The conduct at issue involved Aon Limited (a subsidiary of Aon Corporation based in and organized under the laws of the U.K.) and focused on Costa Rica.  There is no fact, suggestion or implication in the NPA that Aon knew of, participated in, or authorized the conduct at issue.  The only factual mention of Aon in the NPA is that Aon Limited “reported financially through a series of intermediary entities into its U.S.-based issuer parent, Aon Corporation” and elsewhere that “the books and records of Aon Limited were consolidated into those of Aon Corporation.”

Aon Limited’s conduct focused on its relationship with Costa Rica’s state-owned insurance company (INS) and a training and education fund (established by a company Aon Limited acquired in 1997 from its brokerage commissions) to sponsor training and education trips for INS officials.  Aon Limited also contributed to the fund by allocating a portion of its brokerage commissions to the fund.  According to the NPA, Aon Limited also managed a second training account that was funded by premiums paid by INS.

The NPA states that Aon Limited used these funds to pay for third-party services during education and training trips and that “these services often included travel related expenses, such as airfare and hotel accommodations, as well as conference fees, meals, and other related expenses for INS officials and their relatives.”

The NPA states that many of these trips included a business-related component, but that “a significant portion of the funds expended on the trips were used for the personal benefit of the officials and their wives.”  The NPA further states that a “substantial number of the trips” were in connection with conferences and seminars, but in tourist destinations.

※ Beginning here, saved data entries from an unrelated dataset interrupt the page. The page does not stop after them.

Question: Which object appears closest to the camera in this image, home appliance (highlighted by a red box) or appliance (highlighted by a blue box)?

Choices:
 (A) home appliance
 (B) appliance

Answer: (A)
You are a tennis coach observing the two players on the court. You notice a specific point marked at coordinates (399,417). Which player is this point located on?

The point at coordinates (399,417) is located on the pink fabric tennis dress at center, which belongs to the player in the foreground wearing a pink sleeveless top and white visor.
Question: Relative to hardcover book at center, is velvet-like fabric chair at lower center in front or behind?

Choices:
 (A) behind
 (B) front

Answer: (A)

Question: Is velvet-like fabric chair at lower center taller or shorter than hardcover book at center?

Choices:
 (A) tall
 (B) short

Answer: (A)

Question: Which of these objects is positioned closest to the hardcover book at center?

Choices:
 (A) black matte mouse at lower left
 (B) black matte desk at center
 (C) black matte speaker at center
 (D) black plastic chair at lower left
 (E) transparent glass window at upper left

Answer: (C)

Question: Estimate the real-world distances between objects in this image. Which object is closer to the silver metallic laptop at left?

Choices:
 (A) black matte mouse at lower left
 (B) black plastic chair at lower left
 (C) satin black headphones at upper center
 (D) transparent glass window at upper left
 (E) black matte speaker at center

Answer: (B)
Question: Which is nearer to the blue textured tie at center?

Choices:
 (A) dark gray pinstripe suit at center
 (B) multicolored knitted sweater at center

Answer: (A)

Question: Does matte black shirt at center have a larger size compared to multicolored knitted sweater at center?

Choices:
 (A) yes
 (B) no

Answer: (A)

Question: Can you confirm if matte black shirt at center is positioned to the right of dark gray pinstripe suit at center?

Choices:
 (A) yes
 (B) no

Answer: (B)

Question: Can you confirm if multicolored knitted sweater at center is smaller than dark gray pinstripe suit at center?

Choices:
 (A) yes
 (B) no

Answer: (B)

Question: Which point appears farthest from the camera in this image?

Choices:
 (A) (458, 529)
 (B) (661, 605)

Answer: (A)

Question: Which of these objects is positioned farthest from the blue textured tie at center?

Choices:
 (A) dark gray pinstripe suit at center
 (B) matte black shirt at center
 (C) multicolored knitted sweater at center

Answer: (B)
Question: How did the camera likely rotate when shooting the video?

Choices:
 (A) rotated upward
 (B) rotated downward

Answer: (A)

That, in terms of a general summary, is what the DOJ’s FCPA enforcement action against Aon Corporation was all about.

Was it close to the line?

During the June 2011 House FCPA Hearing, Representative John Conyers (D-MI) asked for examples of overcriminalization of the FCPA.”  A summer reading list for Representative Conyers was discussed here and the Aon Corporation enforcement action ought to be included as well.